What needs to be done> How would the piece on selling a house below market value read, from "If your son" down to "indemnity policy works.", with every "indemnity policy" replaced by "insurance policy"?

Page extract>
"""

My husband recently inherited a house from his parents. We would like to help our son get on the property ladder by selling it to him. Unfortunately, he would not be able to get a mortgage of the size that would be needed. Is it possible to sell a property for lower than its market value?

Name and address supplied

It is possible, and quite common, for people to sell property for less than the market value. If you plan to sell it for a substantially lower price, a deed of gift may need to be drawn up by your solicitor. This is used to transfer the ownership of a property where little or no money changes hands.

If your son takes out a mortgage to pay for the property, you may also need to arrange a deed of gift indemnity policy. This helps to protect him and the property if you or your husband are unfortunate enough to be made bankrupt in the future. You will need to contact your solicitor who will be able explain in more detail how a deed of gift indemnity policy works.

If the cap fits

I have recently seen lots of adverts for capped-rate mortgages. What are they and how do they work?

"""

Data segment>
"""

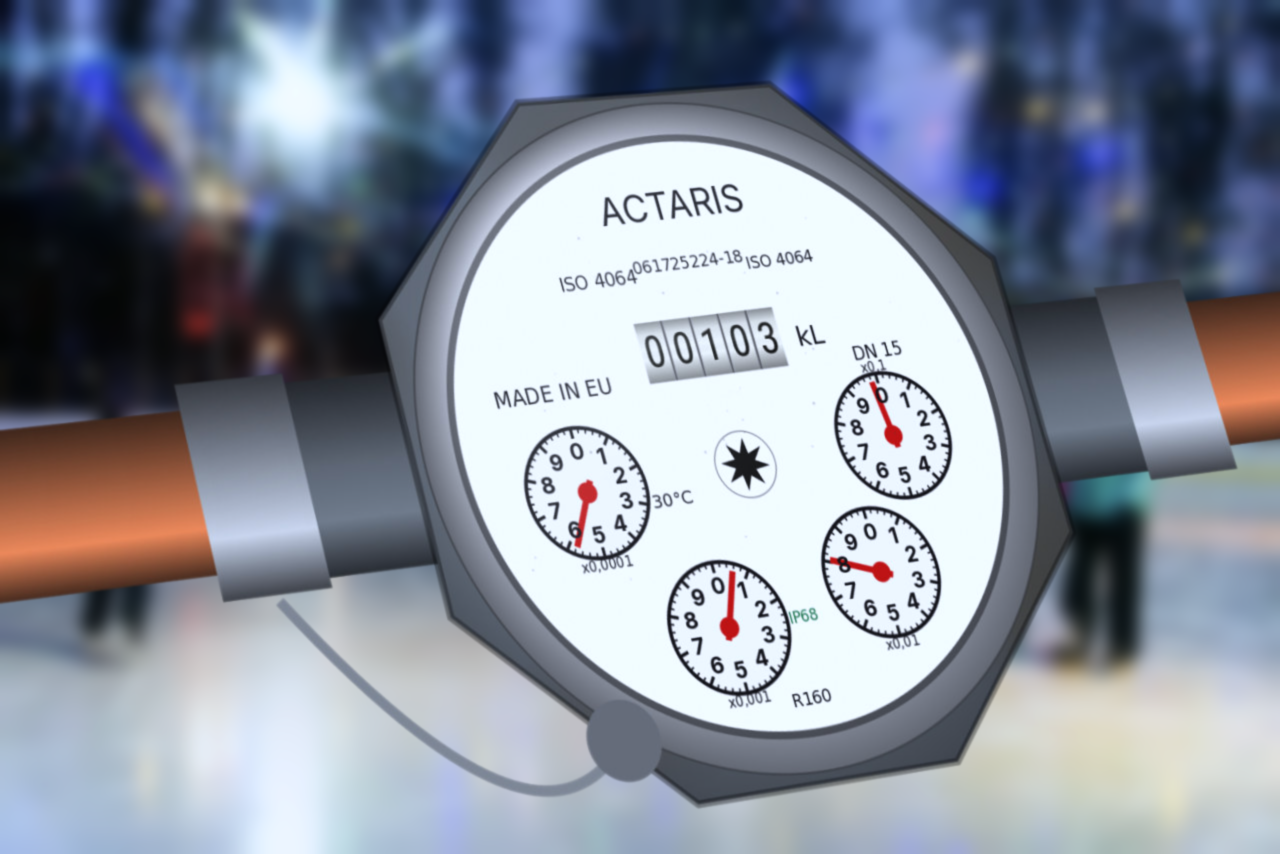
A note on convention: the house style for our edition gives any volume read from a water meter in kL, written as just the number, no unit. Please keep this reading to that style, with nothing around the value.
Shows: 102.9805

"""

Solution>
If your son takes out a mortgage to pay for the property, you may also need to arrange a deed of gift insurance policy. This helps to protect him and the property if you or your husband are unfortunate enough to be made bankrupt in the future. You will need to contact your solicitor who will be able explain in more detail how a deed of gift insurance policy works.